Cities now look like the packaging of the products they sell: glossy, disposable, and emotionally vacant.
When you’re exposed to monotonous environments such as repetitive grids, glass walls, and no colour variation, your brain downshifts. Sensory input drops, and so does cognitive stimulation.
The prefrontal cortex (that brain bit that helps you think, plan, create) stops firing
like it should. Stress hormones rise, attention wanes, and before you know it, your mood
matches the concrete.
What Needs to Change in Our Cities?
It’s time to drop the Pinterest boards and procurement-led planning. We must ask: Who are we designing for? What do our cities say to our senses?
- Buildings should respond to climate, not fight it.
- Streets should invite a pause, not only transit.
- Parks should grow from lived needs, not leftover plots.

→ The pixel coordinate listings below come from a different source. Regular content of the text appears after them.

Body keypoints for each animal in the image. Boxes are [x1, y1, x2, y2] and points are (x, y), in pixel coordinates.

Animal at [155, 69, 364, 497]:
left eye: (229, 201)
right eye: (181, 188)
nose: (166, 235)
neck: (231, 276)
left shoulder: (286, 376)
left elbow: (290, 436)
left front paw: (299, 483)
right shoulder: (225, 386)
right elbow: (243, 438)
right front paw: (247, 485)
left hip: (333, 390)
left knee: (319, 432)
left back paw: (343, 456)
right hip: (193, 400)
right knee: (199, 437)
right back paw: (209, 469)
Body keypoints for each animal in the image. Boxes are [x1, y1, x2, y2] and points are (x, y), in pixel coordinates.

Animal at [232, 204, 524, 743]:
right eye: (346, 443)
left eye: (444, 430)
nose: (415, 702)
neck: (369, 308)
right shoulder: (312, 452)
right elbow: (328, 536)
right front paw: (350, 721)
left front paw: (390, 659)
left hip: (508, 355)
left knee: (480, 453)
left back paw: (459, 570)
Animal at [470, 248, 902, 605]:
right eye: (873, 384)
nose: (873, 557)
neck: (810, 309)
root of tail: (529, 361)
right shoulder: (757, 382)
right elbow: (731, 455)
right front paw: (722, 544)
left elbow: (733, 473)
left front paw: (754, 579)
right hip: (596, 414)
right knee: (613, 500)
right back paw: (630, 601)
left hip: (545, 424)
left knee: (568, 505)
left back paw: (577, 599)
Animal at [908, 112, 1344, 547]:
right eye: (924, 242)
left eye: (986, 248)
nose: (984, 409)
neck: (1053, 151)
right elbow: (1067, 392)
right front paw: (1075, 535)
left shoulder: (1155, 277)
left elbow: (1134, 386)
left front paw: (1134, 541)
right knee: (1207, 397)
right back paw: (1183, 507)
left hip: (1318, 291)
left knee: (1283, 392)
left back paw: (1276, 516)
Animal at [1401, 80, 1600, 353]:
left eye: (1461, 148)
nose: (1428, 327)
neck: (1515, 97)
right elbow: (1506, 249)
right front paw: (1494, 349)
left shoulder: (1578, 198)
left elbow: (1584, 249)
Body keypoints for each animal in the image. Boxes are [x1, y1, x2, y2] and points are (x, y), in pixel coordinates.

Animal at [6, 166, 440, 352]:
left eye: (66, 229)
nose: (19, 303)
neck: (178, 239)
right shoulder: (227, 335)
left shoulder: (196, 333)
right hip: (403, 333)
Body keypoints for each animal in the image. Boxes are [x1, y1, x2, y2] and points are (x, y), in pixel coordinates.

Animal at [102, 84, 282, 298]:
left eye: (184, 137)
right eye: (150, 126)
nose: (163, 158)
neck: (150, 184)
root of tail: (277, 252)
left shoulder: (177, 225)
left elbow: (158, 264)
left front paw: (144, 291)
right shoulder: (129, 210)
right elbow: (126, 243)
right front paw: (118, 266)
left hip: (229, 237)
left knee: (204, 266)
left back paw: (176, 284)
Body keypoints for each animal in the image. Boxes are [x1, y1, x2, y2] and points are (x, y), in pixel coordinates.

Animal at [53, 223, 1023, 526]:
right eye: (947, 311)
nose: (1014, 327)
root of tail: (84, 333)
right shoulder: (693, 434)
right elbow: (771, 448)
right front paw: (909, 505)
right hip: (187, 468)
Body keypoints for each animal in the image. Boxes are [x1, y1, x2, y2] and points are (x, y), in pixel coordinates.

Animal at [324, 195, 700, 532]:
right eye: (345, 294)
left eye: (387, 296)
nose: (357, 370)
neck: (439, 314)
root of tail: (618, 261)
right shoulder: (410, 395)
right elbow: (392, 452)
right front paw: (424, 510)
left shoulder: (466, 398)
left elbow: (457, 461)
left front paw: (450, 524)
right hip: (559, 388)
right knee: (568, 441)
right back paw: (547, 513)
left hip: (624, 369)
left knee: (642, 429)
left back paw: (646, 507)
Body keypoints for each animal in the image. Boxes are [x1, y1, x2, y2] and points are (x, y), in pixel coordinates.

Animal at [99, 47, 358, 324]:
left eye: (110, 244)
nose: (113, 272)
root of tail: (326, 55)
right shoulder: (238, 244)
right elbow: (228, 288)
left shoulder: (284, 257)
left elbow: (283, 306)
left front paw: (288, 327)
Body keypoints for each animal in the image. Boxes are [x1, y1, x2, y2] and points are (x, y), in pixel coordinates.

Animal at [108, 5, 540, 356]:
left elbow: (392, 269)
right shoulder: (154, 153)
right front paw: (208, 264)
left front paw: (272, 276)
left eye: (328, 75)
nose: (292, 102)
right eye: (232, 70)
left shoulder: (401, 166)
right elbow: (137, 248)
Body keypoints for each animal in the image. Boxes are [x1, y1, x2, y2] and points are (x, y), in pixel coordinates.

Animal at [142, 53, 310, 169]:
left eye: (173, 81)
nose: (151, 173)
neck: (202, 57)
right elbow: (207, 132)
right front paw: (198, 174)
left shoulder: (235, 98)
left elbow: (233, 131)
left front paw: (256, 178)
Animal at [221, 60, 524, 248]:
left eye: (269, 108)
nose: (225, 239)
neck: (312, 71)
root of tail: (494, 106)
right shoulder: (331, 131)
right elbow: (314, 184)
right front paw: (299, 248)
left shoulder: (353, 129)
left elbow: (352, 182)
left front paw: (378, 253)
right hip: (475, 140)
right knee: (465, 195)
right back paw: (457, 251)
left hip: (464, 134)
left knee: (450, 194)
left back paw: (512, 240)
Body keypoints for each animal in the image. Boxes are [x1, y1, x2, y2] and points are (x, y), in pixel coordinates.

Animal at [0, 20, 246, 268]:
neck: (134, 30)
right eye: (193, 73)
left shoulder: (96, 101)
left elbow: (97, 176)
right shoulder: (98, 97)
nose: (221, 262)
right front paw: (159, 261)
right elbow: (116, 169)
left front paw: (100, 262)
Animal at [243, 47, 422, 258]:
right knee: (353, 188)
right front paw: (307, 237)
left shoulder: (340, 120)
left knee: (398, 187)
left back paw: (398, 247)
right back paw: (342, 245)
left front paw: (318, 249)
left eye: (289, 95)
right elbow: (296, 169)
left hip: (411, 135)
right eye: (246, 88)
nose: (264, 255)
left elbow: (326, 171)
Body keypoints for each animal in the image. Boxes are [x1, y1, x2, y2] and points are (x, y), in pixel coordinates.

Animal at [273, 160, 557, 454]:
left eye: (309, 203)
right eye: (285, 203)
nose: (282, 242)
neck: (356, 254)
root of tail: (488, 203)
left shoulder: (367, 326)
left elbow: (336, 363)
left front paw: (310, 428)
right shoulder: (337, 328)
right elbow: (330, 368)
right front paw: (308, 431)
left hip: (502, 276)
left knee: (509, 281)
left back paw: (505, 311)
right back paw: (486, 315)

- Materials should feel like home, not like airport lounges.
If the spaces we inhabit are shaping our moods, movements, and memories, then our current cities are quietly making us smaller versions of ourselves.
Let’s Build for Belonging in Cities in India
Urban design is not about chasing sleek visuals. It’s about grounding people. Giving them something to return to. A patch of light, a sound of community, a wall that reminds you where you are.

Let’s demand buildings that engage all our senses. Let’s push for active urban edges, trees that aren’t ornamental, walls that speak of place, and materials that don’t look like they were picked out by a procurement software.
Or we can keep stacking glass boxes, slap on a café on the ground floor, and call it a “vibrant mixed-use node.” But blame who? When everyone inside is depressed and checking flight prices to Bali or Italy.
The built environment is shaping who we become. And if we’re starting to feel like dry toast, maybe it’s because we live in cities designed like a freezer aisle. Think about it!